Eventually movie prices fell to the point where consumers could make the decision to purchase the movie for their collection, or rent the movie for 1/3 the price. Luckily for Blockbuster, the value to the consumer remained in the rental arrangement. It was an entire industry built around a simple mistake: Hollywood's inability to recognize the simple economics of value. The reason that the video rental industry still exists today is that there is no value to the average consumer if he has to pay $20 for the movie. The rental industry essentially corrects this mistake and makes a huge profit that should be enjoyed by the producers themselves.
Hollywood didn't get the formula right.
Blockbuster rents the movie 5 times for $5, and then sells it for $10. What if those same 6 people bought the movie at a supermarket for $3.99 instead of fooling with renting it? If most consumers purchase 2 or 3 new releases on disk, yet rent 40-70 disks in a year, where's most of the consumer cash going? To Blockbuster or Hollywood?
What if Hollywood decided to eliminate rentals altogether and sell to the consumers for the same price? If most disk sales are wholesale to Blockbuster who can extract $35 cash from each disk, why does Hollywood let Blockbuster get fat on its lunch? Perhaps it's because they are holding out to sell $38 Blu-Ray disks? $38 disks are going to be a hard sell when the cost of infinitely reproducible digital goods always drops to near zero on a long enough time line.

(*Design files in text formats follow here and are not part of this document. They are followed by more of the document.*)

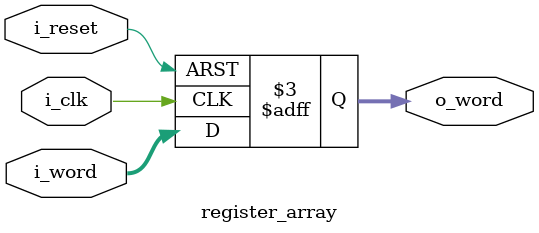
<source format=sv>
module register_array #(
    parameter TOTAL_WIDTH = 128
)(
    input  logic i_clk,
    input  logic i_reset,
    input  logic [TOTAL_WIDTH - 1:0] i_word,
    output logic [TOTAL_WIDTH - 1:0] o_word
);

always_ff @(posedge i_clk, negedge i_reset) begin
 if(~i_reset) o_word <= '0;
 else o_word <= i_word;
end

endmodule
</source>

Here is the thing that Hollywood has trouble admitting: Unlike audio disks most people will not watch a movie more than twice, so by purchasing the movie they are overpaying for the experience of viewing it. Because the product is only valuable on the first or second uses, it can be thought of as a toy that becomes unwanted in 2 to 4 hours. Feature film disks are actually less valuable than audio disks to the average consumer.
Even though it costs $250 million to produce a movie, it's only worth $4 to the average consumer. Hollywood tries to market their disks as collectible, durable goods because of the prestige—but a modern economist analyzing the situation recognizes that disks are actually in fact disposable commodity items not too dissimilar to plastic razors. Audio disks on the other hand are worth much more because they are much more durable.

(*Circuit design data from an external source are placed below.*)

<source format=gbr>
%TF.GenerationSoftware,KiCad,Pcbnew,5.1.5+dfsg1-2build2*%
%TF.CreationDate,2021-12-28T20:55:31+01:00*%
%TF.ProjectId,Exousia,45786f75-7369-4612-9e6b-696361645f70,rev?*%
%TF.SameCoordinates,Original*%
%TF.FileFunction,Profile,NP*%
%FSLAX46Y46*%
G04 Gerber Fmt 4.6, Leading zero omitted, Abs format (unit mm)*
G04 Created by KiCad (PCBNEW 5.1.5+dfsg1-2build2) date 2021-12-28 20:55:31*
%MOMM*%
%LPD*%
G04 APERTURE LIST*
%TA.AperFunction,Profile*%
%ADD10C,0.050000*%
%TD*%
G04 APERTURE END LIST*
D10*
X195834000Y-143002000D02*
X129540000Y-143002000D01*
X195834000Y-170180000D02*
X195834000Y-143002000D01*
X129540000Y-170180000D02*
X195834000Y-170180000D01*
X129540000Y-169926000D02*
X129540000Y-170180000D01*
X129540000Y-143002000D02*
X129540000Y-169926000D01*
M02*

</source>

Consider the new world of digital movie downloads. Consumers pay $3-$6 to download a digital file to a computer or computer-like device and then have a given amount of time before the movie expires. Some think that the expiration mechanism is there to spur hard copy sales, or to deter file trading, but the real reason it's there is to prop up the artificial value of the movie. If the movie does not expire from the hard disk, consumers have effectively paid $3.99 to "own" the movie. If it remains on the hard disk the line between owning and renting would blur. Would consumers watch The Fast and the Furious 75 times on their computer if it did not eventually erase itself? Would Hollywood somehow be losing money if that happened? The answer is probably not, but the expiration mechanism remains as an un-natural way to add value to physical disc ownership by limiting the electronic product.
Movie producers need to embrace the fact that their products are disposable. Casual movie fans don't buy every movie they want to see, they rent. They line up every Friday night to cram Blockbuster's cash registers full $4.50 at a time.
Hollywood is choosing the $50 bill instead of the 5,000 nickels. Imagine going from 15,000 paying customers to 300,000,000 paying customers? That's exactly what the $3.99 new release would do. The profit-grabbing physical video rental business would be eliminated overnight.
Bye-Bye Netflix and Blockbuster, thanks for pointing out Hollywood's mistake.